Abstract
1- INTRODUCTION
2- GAP IDENTIFICATION AND RATIONALISATION
3- AUDITOR-GENERAL INDEPENDENCE – THE TELEOLOGICAL DESCRIPTION
4- MODERN CONTEXTUAL ANALYS IS
5- CONCLUDING REMARKS
REFERENCES
Abstract
The introduction of an independent public sector audit function was a critical element in the nineteenth century constitutional reforms of parliamentary and government accountability and created an essential precedent for current practice. By examining the extent of scholarly research on public sector audit history, findings reveal considerable research examined the teleological development of public sector audit and the modern history in a New Public Management context.
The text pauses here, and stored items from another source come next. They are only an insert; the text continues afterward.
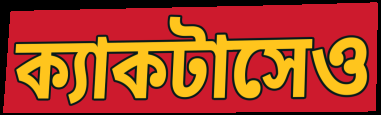
ক্যাকটাসেও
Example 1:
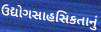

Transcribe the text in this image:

ઉદ્યોગસાહસિકતાનું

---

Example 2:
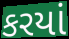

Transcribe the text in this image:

કરયાં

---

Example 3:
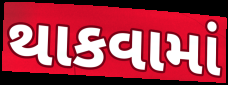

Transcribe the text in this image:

થાકવામાં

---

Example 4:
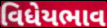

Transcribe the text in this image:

વિધેયભાવ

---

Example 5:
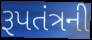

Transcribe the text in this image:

રૂપતંત્રની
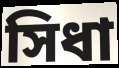
সিধা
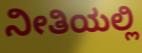
ನೀತಿಯಲ್ಲಿ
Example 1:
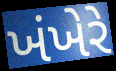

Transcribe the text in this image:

ખંખેરે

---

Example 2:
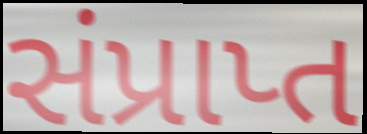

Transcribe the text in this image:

સંપ્રાપ્ત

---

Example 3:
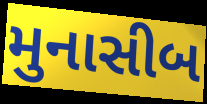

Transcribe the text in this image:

મુનાસીબ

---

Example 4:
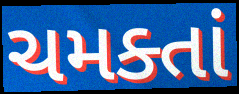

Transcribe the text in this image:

ચમક્તાં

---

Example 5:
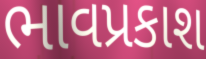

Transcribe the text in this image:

ભાવપ્રકાશ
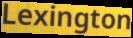
Lexington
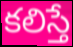
కలిస్తే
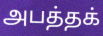
அபத்தக்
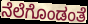
ನೆಲೆಗೊಂಡಂತೆ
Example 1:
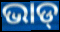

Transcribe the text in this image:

ଭାଡ୍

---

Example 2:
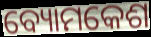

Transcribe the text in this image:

ବ୍ୟୋମକେଶ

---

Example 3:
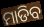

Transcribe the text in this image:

ମାଡିବ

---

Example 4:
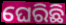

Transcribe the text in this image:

ଘେରିଛି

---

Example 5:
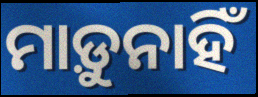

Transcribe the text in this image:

ମାଡ଼ୁନାହିଁ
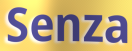
Senza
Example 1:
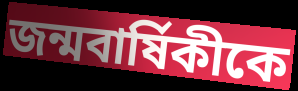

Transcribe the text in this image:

জন্মবার্ষিকীকে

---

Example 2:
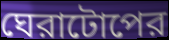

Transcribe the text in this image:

ঘেরাটোপের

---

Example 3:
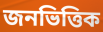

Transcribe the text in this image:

জনভিত্তিক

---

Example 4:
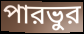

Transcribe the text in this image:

পারভুর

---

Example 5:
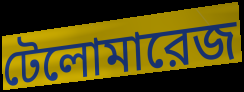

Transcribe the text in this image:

টেলোমারেজ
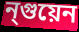
ন্গুয়েন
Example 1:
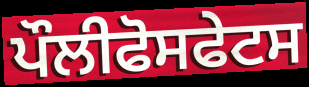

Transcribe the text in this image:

ਪੌਲੀਫੋਸਫੇਟਸ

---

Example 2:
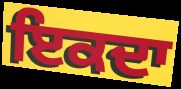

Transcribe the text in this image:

ਇਕਦਾ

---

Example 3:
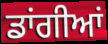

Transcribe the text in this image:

ਡਾਂਗੀਆਂ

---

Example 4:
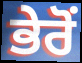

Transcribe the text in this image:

ਭੇਰੋਂ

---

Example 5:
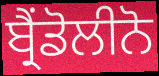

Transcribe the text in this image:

ਬ੍ਰੈਂਡੋਲੀਨੋ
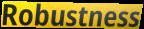
Robustness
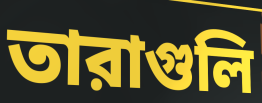
তারাগুলি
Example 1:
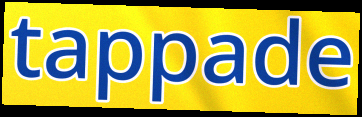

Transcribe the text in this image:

tappade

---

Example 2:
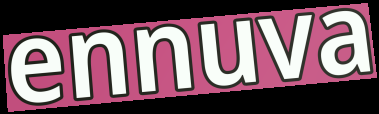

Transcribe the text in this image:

ennuva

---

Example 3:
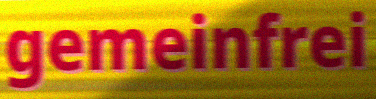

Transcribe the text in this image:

gemeinfrei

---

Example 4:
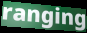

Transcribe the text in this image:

ranging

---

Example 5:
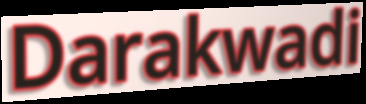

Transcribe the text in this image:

Darakwadi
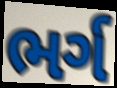
ભર્ગ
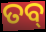
ତବ୍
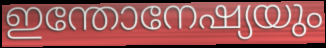
ഇന്തോനേഷ്യയും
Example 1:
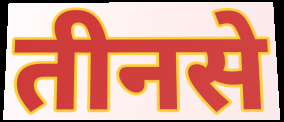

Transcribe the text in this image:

तीनसे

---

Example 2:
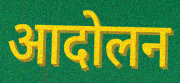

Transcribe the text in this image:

आदोलन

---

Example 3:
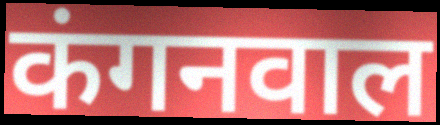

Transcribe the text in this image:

कंगनवाल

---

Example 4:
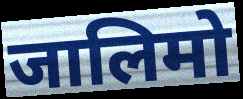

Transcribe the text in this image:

जालिमो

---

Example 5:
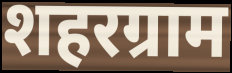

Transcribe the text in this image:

शहरग्राम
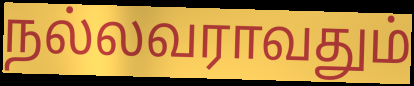
நல்லவராவதும்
However, there has been very little published regarding the complex rationales around the origins, development and importance of independent public sector audit notwithstanding that without an appreciation of these precedents it becomes very difficult to protect the Westminster-based system of democratic government.
Introduction
This paper argues that more scholarly attention needs to be given to examining the constitutional place of auditorgeneral independence that developed in Britain during the nineteenth century and which is critical to modern day parliamentary sovereignty. The Westminster-based system of democratic government, relying on a combination of written constitutions and precedent, recognises an independent auditor-general as fundamental to government accountability. Indeed, the independent auditing of the expenditure of public funds is an essential part of constitutional safeguards (Funnell, Cooper, & Lee, 2012; Normanton, 1966). The development trajectory is also important in relation to understanding and protecting part-written constitutions such as that of Australia (Gilchrist & Coulson, 2015). Further, this history is important for educators and policymakers in terms of current public sector audit practice. Without an appreciation of the conditions by which governments function (including precedents relating to the purpose, powers and functioning of public sector auditors), and how they were arrived at, it becomes difficult to protect important controls in constitutional arrangements (Finn, 1987; Pilcher, Gilchrist, Singh, & Singh, 2013). Yet given that the topic of public sector audit, sometimes called state audit, history holds so much precedent for today's practice, it is perhaps surprising that it has received significantly less attention than the related topic of accounting history – an area that has long been a source of interest to scholars.